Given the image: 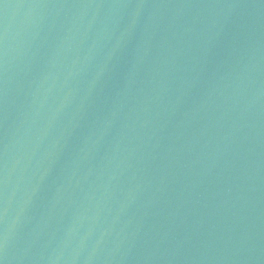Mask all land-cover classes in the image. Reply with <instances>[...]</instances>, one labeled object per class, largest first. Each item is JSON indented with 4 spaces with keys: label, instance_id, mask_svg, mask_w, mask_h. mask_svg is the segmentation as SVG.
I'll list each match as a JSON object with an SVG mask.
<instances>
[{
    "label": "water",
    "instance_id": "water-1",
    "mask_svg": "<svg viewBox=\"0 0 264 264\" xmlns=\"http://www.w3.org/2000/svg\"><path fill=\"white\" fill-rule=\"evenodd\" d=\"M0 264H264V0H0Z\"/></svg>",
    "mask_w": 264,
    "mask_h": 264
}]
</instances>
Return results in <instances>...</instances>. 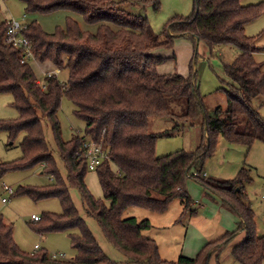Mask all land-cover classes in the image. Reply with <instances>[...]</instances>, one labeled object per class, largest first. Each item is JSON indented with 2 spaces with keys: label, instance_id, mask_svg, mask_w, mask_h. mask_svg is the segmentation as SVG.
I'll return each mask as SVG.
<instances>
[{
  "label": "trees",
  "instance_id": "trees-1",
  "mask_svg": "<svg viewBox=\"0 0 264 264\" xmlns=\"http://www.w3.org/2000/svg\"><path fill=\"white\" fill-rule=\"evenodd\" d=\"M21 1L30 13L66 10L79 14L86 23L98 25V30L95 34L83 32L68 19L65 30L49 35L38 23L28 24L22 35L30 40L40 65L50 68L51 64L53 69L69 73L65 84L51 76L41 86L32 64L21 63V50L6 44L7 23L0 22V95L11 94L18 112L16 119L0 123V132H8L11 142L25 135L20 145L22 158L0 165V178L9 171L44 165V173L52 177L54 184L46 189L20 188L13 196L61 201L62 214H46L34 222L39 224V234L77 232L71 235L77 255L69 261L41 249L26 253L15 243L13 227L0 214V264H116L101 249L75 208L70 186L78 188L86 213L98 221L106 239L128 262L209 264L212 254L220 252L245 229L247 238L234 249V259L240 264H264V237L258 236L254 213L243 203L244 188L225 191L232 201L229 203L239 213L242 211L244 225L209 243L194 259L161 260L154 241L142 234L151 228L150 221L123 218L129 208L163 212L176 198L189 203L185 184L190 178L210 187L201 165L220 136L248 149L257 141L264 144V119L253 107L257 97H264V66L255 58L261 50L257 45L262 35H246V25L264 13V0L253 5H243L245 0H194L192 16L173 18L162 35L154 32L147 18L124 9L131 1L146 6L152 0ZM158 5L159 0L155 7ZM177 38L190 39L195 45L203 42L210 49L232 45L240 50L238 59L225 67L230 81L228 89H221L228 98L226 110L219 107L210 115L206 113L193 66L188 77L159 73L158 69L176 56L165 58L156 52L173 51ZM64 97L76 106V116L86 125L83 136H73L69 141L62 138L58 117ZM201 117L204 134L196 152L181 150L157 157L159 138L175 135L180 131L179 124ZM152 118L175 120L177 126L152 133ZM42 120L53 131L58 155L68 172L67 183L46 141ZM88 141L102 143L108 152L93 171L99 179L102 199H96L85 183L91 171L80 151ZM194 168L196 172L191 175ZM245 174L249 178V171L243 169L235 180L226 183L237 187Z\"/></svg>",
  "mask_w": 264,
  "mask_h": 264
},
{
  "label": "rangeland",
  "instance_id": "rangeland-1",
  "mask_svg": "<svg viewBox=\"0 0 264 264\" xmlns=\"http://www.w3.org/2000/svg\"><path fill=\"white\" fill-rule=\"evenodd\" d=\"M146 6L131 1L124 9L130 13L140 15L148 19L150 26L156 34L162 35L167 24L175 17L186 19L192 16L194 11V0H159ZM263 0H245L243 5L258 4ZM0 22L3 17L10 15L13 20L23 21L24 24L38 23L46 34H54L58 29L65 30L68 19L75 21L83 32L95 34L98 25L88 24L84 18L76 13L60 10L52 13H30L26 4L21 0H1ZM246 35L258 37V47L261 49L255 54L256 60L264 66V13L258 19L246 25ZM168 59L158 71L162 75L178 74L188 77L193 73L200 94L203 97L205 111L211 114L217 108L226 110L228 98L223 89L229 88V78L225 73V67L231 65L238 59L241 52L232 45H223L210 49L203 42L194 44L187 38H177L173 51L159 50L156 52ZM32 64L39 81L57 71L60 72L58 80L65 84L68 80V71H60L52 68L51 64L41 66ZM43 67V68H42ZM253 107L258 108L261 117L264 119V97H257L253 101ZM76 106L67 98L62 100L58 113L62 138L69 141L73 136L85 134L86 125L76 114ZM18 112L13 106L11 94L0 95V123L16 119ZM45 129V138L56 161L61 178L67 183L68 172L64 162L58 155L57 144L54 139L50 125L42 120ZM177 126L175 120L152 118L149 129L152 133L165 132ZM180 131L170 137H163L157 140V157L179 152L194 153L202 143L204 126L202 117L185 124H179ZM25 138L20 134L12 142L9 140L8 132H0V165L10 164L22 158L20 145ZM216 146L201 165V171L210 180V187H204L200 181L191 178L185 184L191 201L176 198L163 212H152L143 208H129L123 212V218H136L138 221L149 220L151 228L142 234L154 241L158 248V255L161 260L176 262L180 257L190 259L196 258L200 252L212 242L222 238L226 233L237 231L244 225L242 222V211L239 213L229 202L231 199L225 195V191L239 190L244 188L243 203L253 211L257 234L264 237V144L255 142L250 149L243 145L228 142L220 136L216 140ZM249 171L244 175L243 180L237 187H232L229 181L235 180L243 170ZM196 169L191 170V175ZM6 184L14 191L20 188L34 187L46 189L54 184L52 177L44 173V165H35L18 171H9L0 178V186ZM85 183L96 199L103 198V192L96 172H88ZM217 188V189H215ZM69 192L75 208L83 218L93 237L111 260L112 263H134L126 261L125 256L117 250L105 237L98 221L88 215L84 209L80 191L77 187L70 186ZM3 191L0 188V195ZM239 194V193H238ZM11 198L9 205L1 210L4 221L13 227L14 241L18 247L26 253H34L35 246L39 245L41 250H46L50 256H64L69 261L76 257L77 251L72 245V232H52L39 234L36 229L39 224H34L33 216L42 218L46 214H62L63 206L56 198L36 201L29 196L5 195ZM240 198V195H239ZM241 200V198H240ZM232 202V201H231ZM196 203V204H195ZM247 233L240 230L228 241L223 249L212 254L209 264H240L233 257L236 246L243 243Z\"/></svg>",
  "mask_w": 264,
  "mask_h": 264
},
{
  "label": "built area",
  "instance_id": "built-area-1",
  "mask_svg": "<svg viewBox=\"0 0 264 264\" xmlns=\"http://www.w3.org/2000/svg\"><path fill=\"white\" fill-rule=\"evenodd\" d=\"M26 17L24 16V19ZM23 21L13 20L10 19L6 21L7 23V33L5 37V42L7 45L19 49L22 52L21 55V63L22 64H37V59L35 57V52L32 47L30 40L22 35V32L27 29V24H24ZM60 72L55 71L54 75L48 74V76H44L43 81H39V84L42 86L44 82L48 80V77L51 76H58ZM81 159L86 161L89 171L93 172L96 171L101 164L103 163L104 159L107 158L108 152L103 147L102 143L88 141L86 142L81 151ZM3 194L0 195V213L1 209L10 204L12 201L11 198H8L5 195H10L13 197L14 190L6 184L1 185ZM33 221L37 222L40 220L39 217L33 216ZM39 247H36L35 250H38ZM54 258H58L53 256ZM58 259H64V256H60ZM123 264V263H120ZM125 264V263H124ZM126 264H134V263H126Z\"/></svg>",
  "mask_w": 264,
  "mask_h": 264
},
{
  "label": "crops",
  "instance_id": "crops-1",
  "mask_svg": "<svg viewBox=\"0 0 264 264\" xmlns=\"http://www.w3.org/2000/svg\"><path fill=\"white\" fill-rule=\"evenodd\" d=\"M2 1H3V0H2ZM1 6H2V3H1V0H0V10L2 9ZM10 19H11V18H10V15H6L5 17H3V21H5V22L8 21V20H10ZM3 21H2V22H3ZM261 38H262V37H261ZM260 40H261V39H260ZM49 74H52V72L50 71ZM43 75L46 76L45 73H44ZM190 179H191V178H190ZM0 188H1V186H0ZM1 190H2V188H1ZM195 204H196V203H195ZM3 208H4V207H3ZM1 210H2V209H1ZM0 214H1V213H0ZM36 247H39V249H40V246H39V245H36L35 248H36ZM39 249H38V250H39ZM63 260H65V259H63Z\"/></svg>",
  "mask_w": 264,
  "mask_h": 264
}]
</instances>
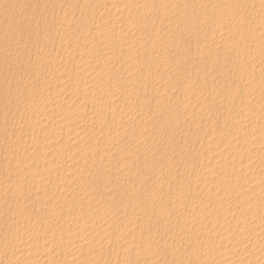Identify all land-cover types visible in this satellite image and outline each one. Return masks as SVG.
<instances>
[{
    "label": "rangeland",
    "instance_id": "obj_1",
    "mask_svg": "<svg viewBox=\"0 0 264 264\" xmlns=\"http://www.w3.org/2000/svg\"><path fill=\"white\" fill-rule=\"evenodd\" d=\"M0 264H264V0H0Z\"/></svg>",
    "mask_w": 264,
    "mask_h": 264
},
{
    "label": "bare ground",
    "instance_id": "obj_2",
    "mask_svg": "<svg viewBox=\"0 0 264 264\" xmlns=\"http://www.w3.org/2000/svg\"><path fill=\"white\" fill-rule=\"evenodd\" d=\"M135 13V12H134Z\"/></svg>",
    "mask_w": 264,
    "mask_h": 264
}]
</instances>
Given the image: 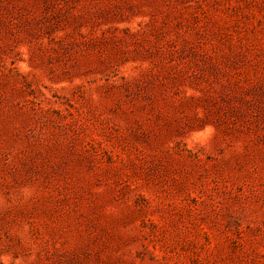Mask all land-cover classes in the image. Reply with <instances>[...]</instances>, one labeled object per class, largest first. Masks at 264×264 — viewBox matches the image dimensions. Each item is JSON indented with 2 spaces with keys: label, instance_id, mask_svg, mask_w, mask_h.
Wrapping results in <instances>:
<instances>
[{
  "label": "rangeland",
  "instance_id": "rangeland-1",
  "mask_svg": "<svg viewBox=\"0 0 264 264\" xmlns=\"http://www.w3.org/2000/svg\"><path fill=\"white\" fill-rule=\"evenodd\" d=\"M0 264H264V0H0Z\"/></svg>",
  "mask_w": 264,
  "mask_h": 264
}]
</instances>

Set problem
Pick out and copy every line of the data above that contains the string "built", treating uppercase and lowercase letters as distinct.

Solution to the problem
  "label": "built area",
  "instance_id": "built-area-1",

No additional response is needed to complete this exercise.